AIM OF THE TASK:
The job is to find each line in the entries holding the string "Optional" and copy that line.
__________
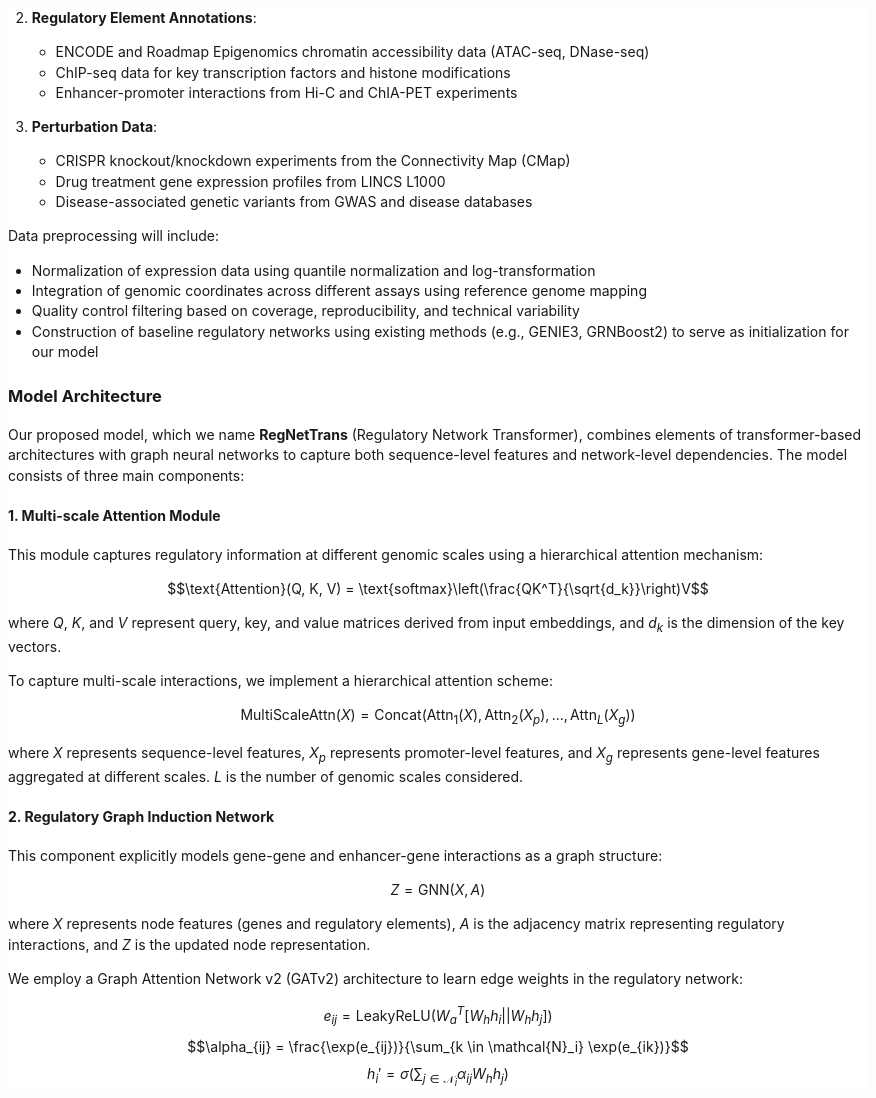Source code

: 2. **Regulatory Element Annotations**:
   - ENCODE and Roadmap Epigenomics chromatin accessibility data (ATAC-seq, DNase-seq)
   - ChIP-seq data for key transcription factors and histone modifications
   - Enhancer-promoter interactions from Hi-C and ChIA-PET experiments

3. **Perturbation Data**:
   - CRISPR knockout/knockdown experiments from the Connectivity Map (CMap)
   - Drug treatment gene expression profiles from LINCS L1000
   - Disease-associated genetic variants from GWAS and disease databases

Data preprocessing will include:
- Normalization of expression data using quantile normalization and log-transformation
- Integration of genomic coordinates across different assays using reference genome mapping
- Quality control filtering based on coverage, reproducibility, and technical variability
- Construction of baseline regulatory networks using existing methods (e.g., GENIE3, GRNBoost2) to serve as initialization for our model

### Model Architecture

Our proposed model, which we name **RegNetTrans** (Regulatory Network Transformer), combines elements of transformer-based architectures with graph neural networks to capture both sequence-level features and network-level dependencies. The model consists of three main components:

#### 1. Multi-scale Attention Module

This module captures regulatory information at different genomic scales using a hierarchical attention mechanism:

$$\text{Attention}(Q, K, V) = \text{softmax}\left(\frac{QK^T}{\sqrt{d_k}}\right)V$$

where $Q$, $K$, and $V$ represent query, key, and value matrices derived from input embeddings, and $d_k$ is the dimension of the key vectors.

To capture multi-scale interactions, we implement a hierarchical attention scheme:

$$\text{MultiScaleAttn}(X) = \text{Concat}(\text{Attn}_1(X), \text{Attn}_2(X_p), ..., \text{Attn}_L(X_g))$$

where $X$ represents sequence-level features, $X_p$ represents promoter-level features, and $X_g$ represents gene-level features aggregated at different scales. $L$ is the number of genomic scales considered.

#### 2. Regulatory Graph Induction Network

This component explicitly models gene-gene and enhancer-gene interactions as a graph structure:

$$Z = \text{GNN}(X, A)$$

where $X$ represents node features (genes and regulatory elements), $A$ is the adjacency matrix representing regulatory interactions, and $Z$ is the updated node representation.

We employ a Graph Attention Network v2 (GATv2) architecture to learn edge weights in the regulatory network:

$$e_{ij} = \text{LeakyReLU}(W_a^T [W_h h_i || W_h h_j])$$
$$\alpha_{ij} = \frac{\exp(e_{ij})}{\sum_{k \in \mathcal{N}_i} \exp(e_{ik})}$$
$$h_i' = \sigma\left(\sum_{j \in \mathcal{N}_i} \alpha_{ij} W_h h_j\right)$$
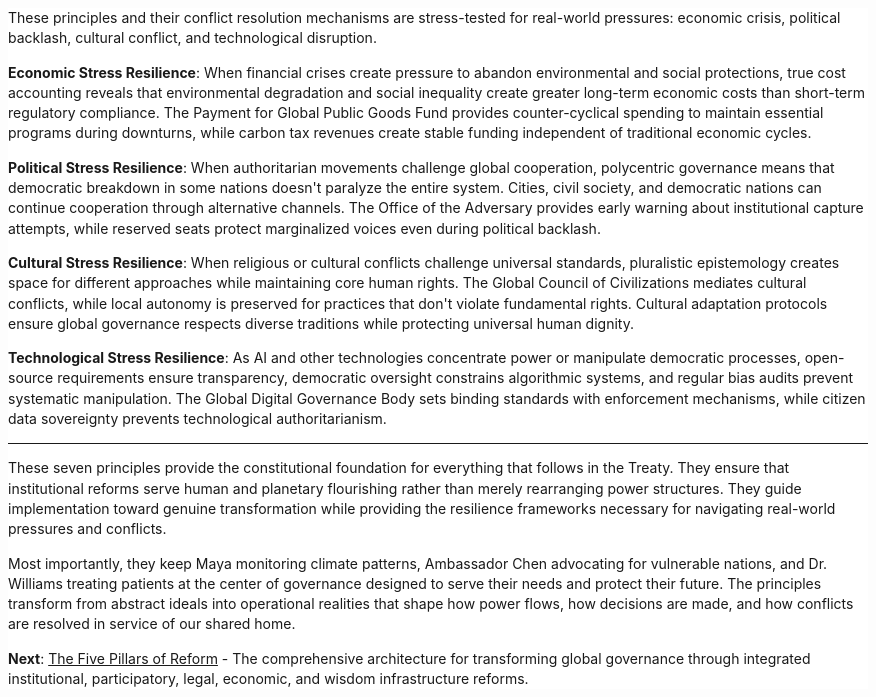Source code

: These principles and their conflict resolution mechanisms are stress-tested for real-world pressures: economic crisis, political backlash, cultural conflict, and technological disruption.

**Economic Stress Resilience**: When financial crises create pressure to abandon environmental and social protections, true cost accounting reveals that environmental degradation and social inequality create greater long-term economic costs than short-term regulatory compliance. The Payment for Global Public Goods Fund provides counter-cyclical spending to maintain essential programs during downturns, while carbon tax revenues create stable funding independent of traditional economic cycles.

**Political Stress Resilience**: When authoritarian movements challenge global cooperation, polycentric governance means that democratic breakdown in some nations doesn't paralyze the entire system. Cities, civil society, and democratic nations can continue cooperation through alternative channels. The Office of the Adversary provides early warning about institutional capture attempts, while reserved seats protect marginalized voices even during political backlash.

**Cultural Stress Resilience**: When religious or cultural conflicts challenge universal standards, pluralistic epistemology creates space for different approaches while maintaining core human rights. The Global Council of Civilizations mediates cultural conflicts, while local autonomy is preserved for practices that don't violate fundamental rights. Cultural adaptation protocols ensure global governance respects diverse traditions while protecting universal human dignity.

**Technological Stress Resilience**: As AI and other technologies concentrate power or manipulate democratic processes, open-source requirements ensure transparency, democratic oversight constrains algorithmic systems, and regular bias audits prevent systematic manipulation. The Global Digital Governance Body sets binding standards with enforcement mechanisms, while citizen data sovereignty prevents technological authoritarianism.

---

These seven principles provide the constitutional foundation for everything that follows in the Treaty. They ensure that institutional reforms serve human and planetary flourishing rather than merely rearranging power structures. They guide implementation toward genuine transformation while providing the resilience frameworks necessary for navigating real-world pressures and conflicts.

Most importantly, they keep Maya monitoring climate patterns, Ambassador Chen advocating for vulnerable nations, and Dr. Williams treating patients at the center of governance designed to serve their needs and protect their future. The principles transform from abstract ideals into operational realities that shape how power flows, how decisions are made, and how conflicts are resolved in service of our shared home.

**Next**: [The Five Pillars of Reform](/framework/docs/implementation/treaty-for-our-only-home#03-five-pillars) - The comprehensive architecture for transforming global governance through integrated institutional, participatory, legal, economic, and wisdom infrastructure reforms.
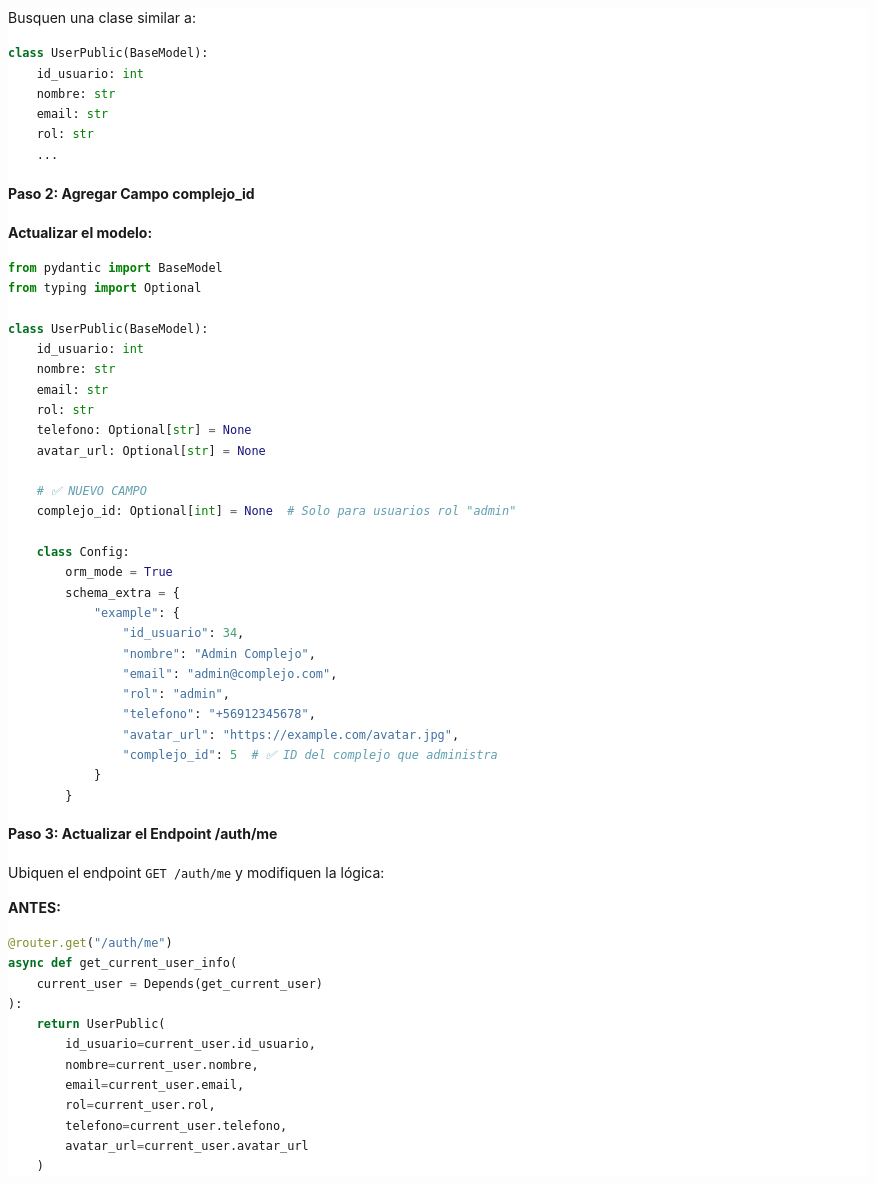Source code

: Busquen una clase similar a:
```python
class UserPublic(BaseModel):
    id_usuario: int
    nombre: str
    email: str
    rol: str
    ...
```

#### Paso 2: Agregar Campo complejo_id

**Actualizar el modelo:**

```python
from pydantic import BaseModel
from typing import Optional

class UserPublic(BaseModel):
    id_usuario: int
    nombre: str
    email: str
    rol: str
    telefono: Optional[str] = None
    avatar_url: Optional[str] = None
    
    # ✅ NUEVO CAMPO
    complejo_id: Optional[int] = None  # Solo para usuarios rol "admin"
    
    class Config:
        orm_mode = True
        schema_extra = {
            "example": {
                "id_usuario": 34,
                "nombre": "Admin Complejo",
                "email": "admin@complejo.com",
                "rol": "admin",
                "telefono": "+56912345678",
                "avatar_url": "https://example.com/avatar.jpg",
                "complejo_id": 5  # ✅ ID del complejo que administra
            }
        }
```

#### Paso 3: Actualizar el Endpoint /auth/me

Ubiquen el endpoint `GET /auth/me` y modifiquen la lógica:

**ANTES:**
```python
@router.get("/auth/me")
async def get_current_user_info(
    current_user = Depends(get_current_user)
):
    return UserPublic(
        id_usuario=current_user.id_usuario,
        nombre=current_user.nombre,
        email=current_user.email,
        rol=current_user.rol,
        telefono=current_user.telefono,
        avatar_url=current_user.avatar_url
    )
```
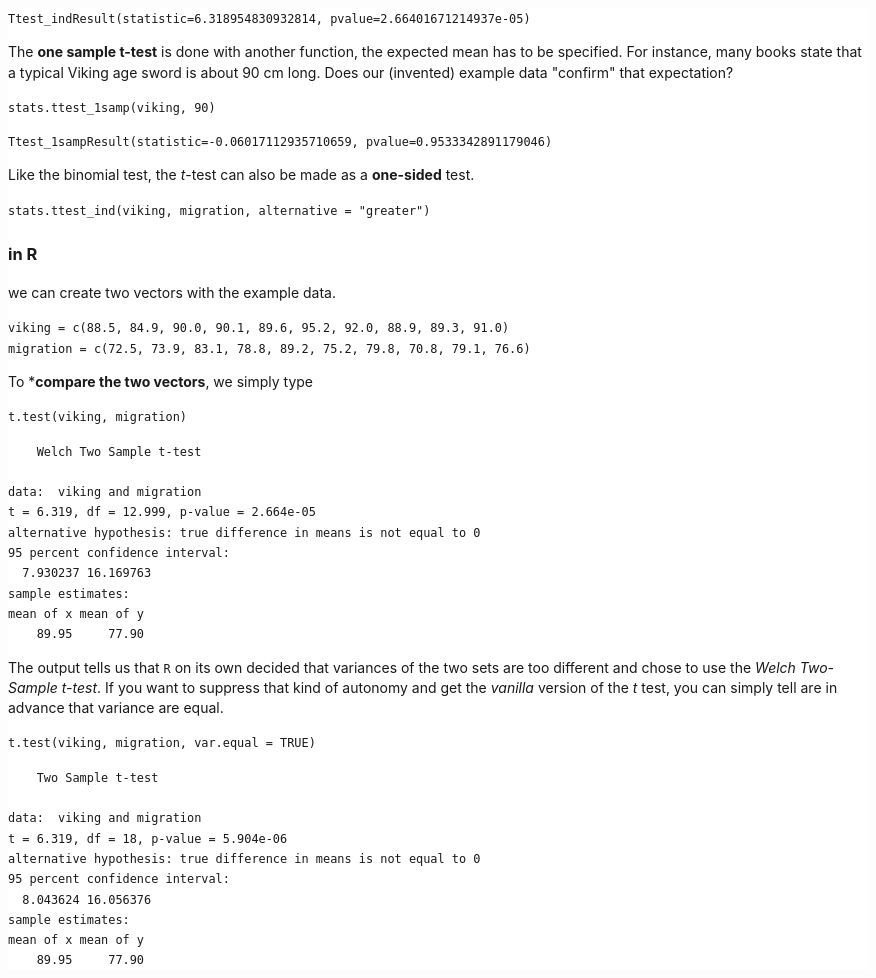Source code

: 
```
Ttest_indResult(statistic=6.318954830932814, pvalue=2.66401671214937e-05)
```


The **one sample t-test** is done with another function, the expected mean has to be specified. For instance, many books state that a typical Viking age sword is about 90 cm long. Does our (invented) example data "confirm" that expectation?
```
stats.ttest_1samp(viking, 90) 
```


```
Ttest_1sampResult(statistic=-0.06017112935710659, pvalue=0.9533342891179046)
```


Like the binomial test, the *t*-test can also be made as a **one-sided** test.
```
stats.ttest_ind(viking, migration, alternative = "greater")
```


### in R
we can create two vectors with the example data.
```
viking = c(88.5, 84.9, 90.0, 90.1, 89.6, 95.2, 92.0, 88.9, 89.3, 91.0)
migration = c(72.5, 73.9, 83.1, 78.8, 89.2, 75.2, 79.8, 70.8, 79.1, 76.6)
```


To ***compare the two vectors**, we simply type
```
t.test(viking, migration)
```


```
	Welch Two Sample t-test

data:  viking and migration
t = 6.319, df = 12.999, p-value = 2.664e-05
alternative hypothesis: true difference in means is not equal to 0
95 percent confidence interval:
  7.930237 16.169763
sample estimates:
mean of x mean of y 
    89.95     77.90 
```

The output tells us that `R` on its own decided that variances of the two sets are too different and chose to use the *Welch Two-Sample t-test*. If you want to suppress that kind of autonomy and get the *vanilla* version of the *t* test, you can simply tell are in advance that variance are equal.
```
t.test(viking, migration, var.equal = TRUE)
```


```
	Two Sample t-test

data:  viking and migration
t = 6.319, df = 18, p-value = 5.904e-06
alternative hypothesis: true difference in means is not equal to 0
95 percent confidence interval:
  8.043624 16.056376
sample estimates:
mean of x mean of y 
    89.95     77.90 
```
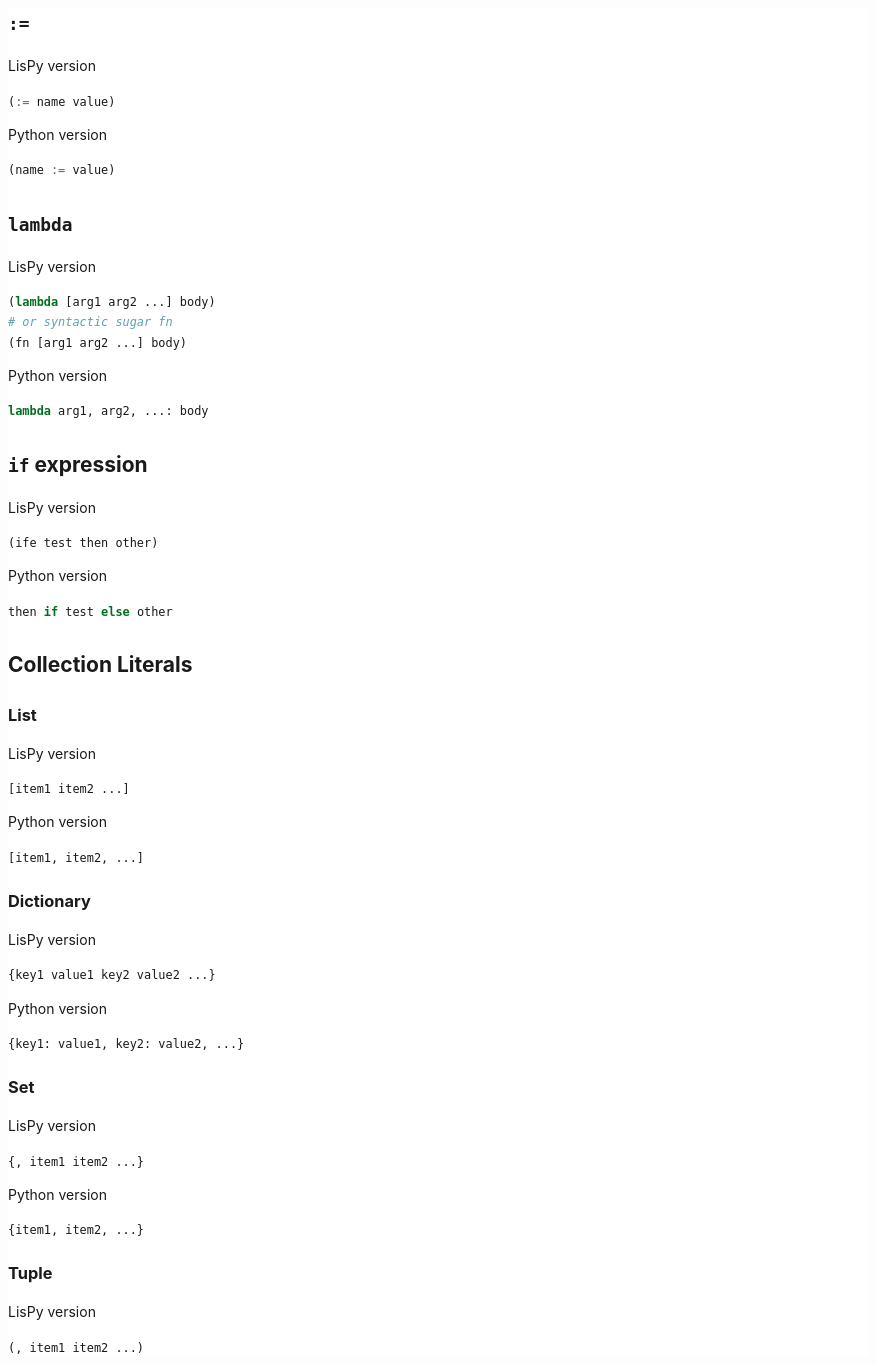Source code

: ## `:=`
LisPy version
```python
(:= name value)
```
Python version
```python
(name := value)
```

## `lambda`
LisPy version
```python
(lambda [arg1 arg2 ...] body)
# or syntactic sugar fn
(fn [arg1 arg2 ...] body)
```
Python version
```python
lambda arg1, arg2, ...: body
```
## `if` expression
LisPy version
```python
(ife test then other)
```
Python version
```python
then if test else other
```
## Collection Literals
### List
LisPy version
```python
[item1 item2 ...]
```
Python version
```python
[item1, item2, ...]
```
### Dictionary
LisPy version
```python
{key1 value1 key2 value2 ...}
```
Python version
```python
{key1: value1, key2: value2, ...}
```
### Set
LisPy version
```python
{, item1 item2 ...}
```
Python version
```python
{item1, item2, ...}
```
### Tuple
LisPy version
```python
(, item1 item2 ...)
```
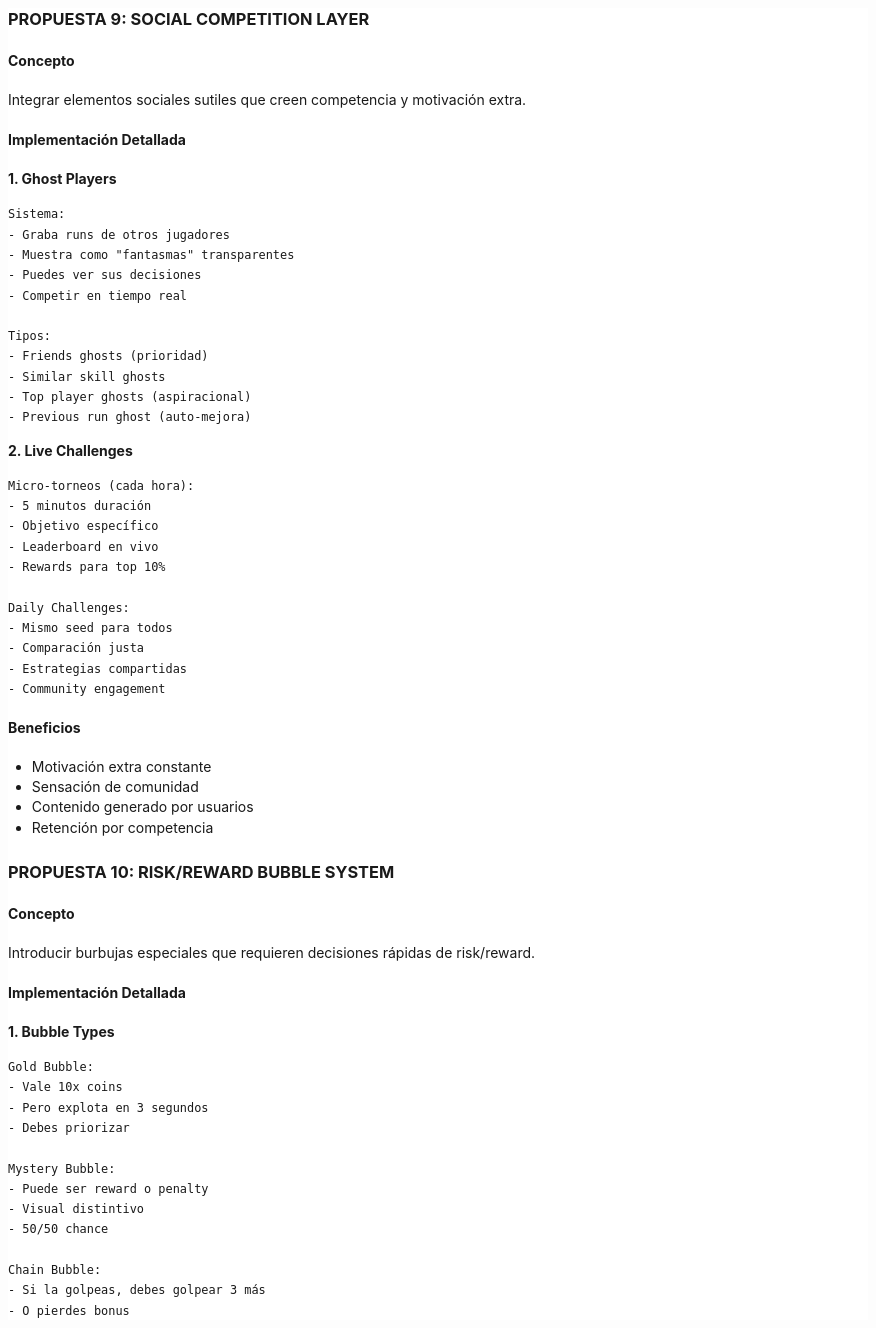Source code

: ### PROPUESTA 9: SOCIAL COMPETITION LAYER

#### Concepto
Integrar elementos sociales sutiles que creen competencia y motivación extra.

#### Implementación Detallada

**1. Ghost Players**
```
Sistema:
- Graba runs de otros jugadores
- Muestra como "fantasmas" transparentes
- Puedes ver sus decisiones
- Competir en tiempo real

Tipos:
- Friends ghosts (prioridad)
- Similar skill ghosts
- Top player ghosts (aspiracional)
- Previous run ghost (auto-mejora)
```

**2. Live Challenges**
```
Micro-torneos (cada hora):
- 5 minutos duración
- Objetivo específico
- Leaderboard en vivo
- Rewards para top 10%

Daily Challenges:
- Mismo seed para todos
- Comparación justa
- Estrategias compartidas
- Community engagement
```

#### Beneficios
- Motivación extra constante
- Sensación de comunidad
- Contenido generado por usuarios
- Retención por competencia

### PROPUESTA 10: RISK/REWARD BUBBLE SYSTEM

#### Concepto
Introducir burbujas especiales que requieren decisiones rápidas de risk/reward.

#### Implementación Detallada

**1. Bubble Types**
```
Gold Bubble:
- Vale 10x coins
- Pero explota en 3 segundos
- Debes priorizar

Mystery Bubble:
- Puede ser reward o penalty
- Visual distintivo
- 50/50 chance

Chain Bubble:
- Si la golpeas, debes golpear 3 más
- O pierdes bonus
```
__________
ANSWER SECTION:
from typing import Optional
    telefono: Optional[str] = None
    avatar_url: Optional[str] = None
    complejo_id: Optional[int] = None  # Solo para usuarios rol "admin"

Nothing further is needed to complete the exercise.